→ REQUIREMENTS
Reproduce word for word the part of the article about Connie Chapin that opens with the words containing "This summer she" and closes with "in the water.".

→ PASSAGE TO READ

────────────────────

Kirkland Resident Connie Chapin Creates Community in Her Backyard
"Extreme Home Makeover" winner and former Hopelink client Connie Chapin collects food donations, bakes cookies for neighbors and teaches disabled kids to swim, on the Kirkland property where she’s lived all her life.
IF YOU drive by Connie Chapin’s house in the Highlands neighborhood, you’ll see a Hopelink donation box on her front porch. Collecting food year round is just one way that Chapin gives back to the community that has given so much to her, and where she’s lived her whole life.
This summer she will celebrate 10 years as the owner of Angelfish Swimming, a business that has helped hundreds of children, many of them disabled, learn how to swim and be safe in the water.
This summer will also mark almost 50 years of living on the property where she was born and raised, and where she delights in knowing all her neighbors.
“I reach out to everybody. When someone new moves in, they get a big plate of cookies, and a note that says ‘Welcome to the neighborhood.’ I’m friends with most of my neighbors, and I still stay in touch with many who have moved away.”
Those neighbors have often reached out to help Chapin when times were tough.

────────────────────

→ PROVIDED INFORMATION
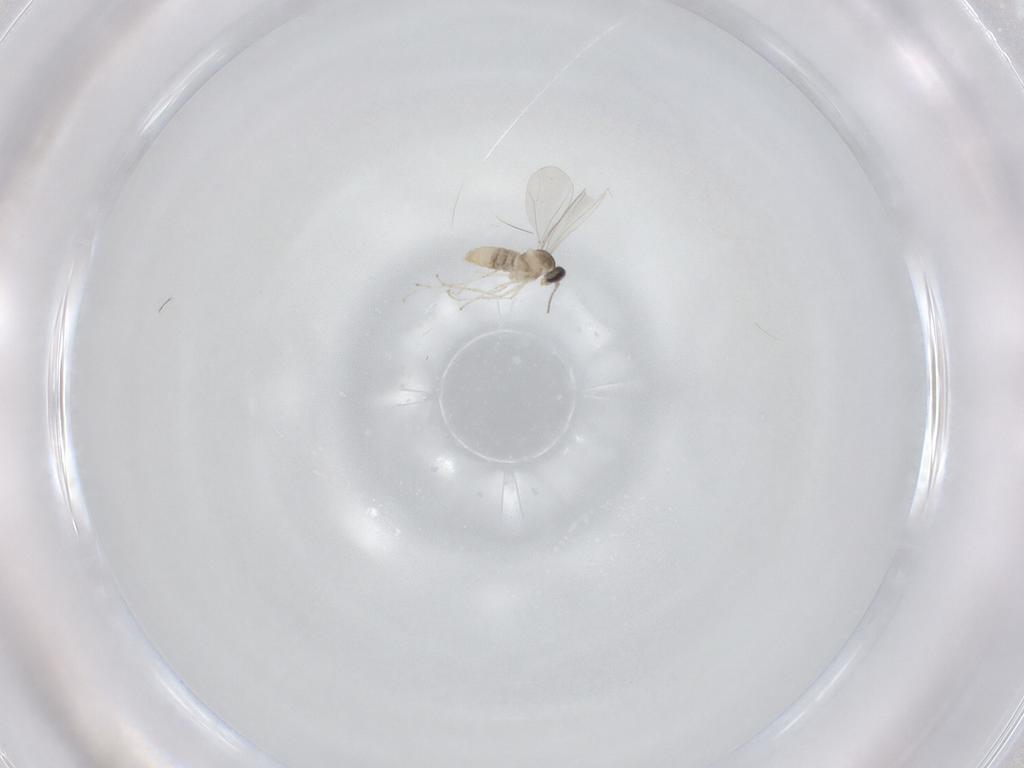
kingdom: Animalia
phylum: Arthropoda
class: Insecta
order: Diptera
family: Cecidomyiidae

────────────────────

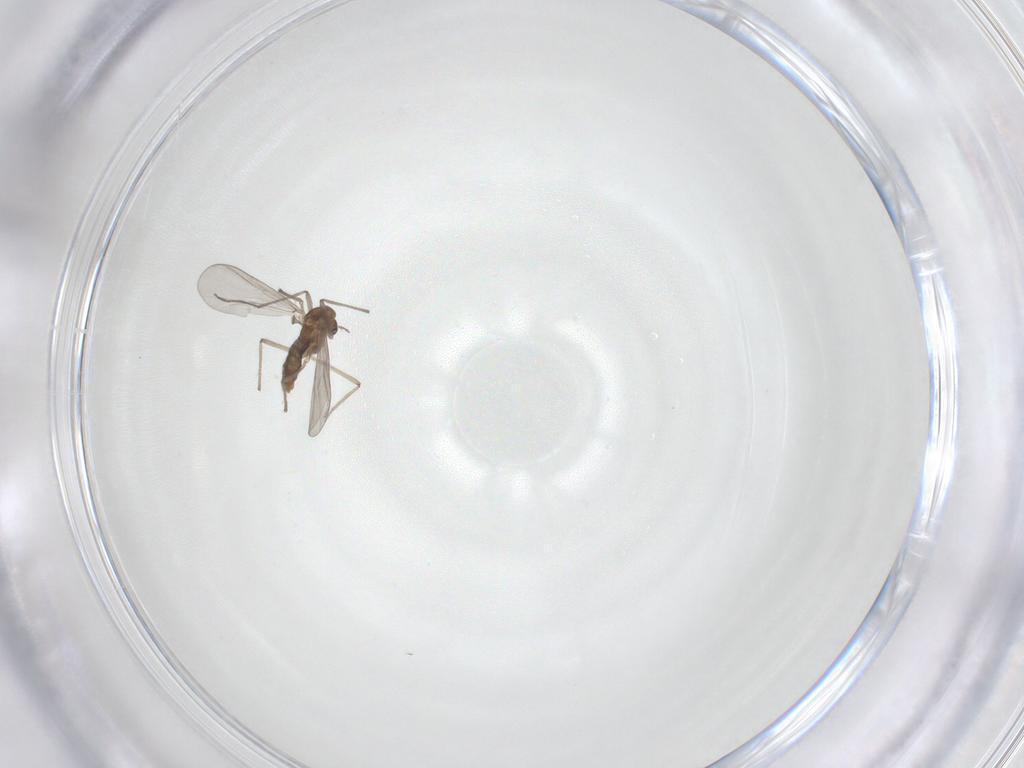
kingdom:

────────────────────

→ EXERCISE OUTPUT
This summer she will celebrate 10 years as the owner of Angelfish Swimming, a business that has helped hundreds of children, many of them disabled, learn how to swim and be safe in the water.